Ms. Peponis represented TPG in the acquisition of Vertafore from Hellman & Friedman; the special committee of the Board of Directors of Interactive Data Corporation on the financing aspects of the company’s leveraged buyout by Silver Lake Partners and Warburg Pincus; TPG in the debt financings for its acquisition of a majority stake in Valerus Compression Services; Barclays in providing Lehman Brothers Holdings a $450 million debtor-in-possession credit facility; Goldman Sachs Capital Partners and TPG in the $27.5 billion leveraged buyout of wireless network operator Alltel Corporation and the subsequent $28.1 billion sale of Alltel to Verizon Wireless; Alpha Natural Resources in connection with financing matters relating to its proposed $10.0 billion merger with Cliffs Natural Resources Inc.; ON Semiconductor Corporation in connection with financing matters relating to its $915 million acquisition of AMIS Holdings, Inc.; Warburg Pincus in the $4.5 billion leveraged buyout of Bausch & Lomb; a consortium of private equity investors including The Blackstone Group, Goldman Sachs Capital Partners, Kohlberg Kravis Roberts & Co., and TPG in the $11.4 billion leveraged tender offer for Biomet, Inc.; TPG and Silver Lake in their $5.3 billion leveraged buyout of Sabre; Apollo Management and TPG in connection with the debt financing for their $27.8 billion leveraged buyout of Harrah’s Entertainment; Vale (formerly CVRD) in connection with an $18.0 billion bridge loan to finance its offer to purchase Canadian nickel miner Inco; TPG, The Carlyle Group and Permira Advisors in connection with the debt financing for the $17.6 billion leveraged buyout of Freescale Semiconductor by a private equity consortium led by Blackstone; TPG and Warburg Pincus in their $5.1 billion acquisition of the Neiman Marcus Group; Targa Resources, and shareholder Warburg Pincus, in Targa’s $2.4 billion leveraged acquisition of the natural gas transportation and processing assets of Dynegy; Topaz Power Partners, a joint venture between Carlyle/Riverstone and Sempra Energy, in connection with the $1.1 billion leveraged acquisition of Topaz’s Coleto Creek power plant by International Power; and Goldman, Sachs & Co., as financial advisor to Intergraph, in Intergraph’s $1.3 billion leveraged buyout by a private equity consortium led by TPG and Hellman & Friedman.

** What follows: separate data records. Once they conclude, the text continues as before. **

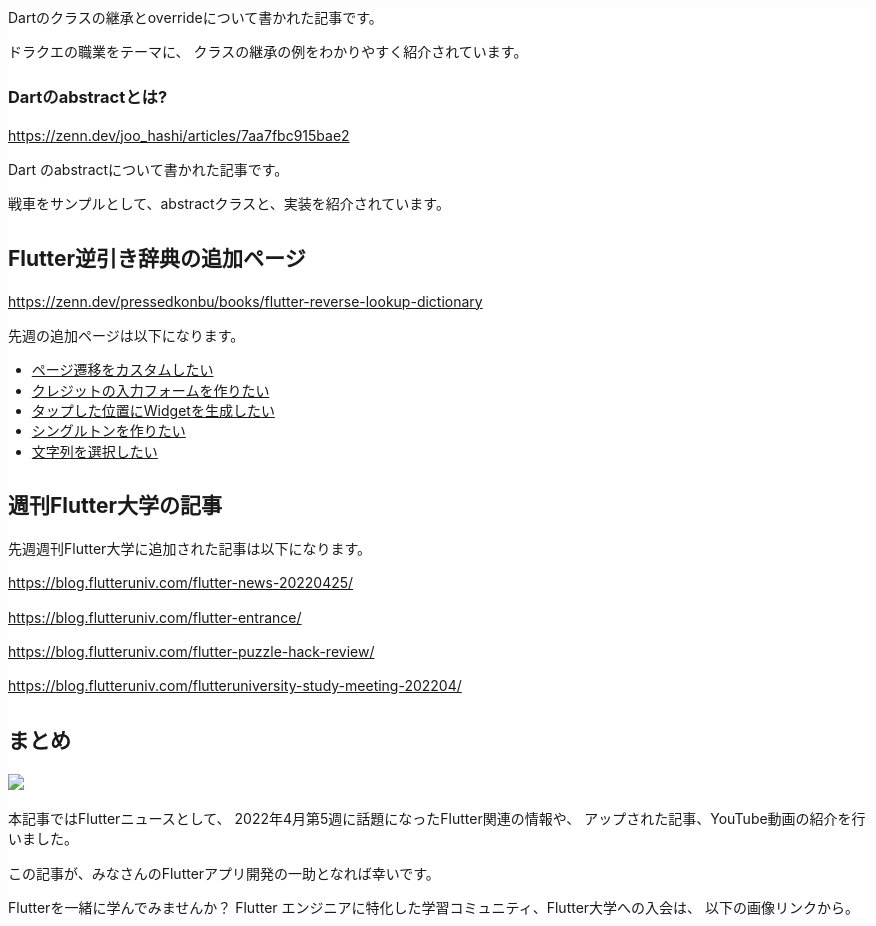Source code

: Dartのクラスの継承とoverrideについて書かれた記事です。

ドラクエの職業をテーマに、
クラスの継承の例をわかりやすく紹介されています。

### **Dartのabstractとは?**

https://zenn.dev/joo_hashi/articles/7aa7fbc915bae2

Dart のabstractについて書かれた記事です。

戦車をサンプルとして、abstractクラスと、実装を紹介されています。

## Flutter逆引き辞典の追加ページ

https://zenn.dev/pressedkonbu/books/flutter-reverse-lookup-dictionary

先週の追加ページは以下になります。

- [ページ遷移をカスタムしたい](https://zenn.dev/pressedkonbu/books/flutter-reverse-lookup-dictionary/viewer/025-custom-page-route)
- [クレジットの入力フォームを作りたい](https://zenn.dev/pressedkonbu/books/flutter-reverse-lookup-dictionary/viewer/026-input-card)
- [タップした位置にWidgetを生成したい](https://zenn.dev/pressedkonbu/books/flutter-reverse-lookup-dictionary/viewer/027-generate-log-on-tap)
- [シングルトンを作りたい](https://zenn.dev/pressedkonbu/books/flutter-reverse-lookup-dictionary/viewer/028-singleton)
- [文字列を選択したい](https://zenn.dev/pressedkonbu/books/flutter-reverse-lookup-dictionary/viewer/029-selectable-copyable-text)

## 週刊Flutter大学の記事

先週週刊Flutter大学に追加された記事は以下になります。

https://blog.flutteruniv.com/flutter-news-20220425/

https://blog.flutteruniv.com/flutter-entrance/

https://blog.flutteruniv.com/flutter-puzzle-hack-review/

https://blog.flutteruniv.com/flutteruniversity-study-meeting-202204/

## まとめ

![](http://blog.flutteruniv.com/wp-content/uploads/2022/03/新聞-1024x683.jpeg)

本記事ではFlutterニュースとして、
2022年4月第5週に話題になったFlutter関連の情報や、
アップされた記事、YouTube動画の紹介を行いました。

この記事が、みなさんのFlutterアプリ開発の一助となれば幸いです。

Flutterを一緒に学んでみませんか？
Flutter エンジニアに特化した学習コミュニティ、Flutter大学への入会は、
以下の画像リンクから。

Ms. Peponis joined the firm in 1996 and became a partner in 2006. She previously worked as a summer associate in the firm’s New York and Frankfurt offices in 1995. She received a J.D. degree from the University of Pennsylvania Law School in 1996 and an undergraduate degree,
cum laude, from Yale College in 1992.
Ms. Peponis is a member of the Bar in New York.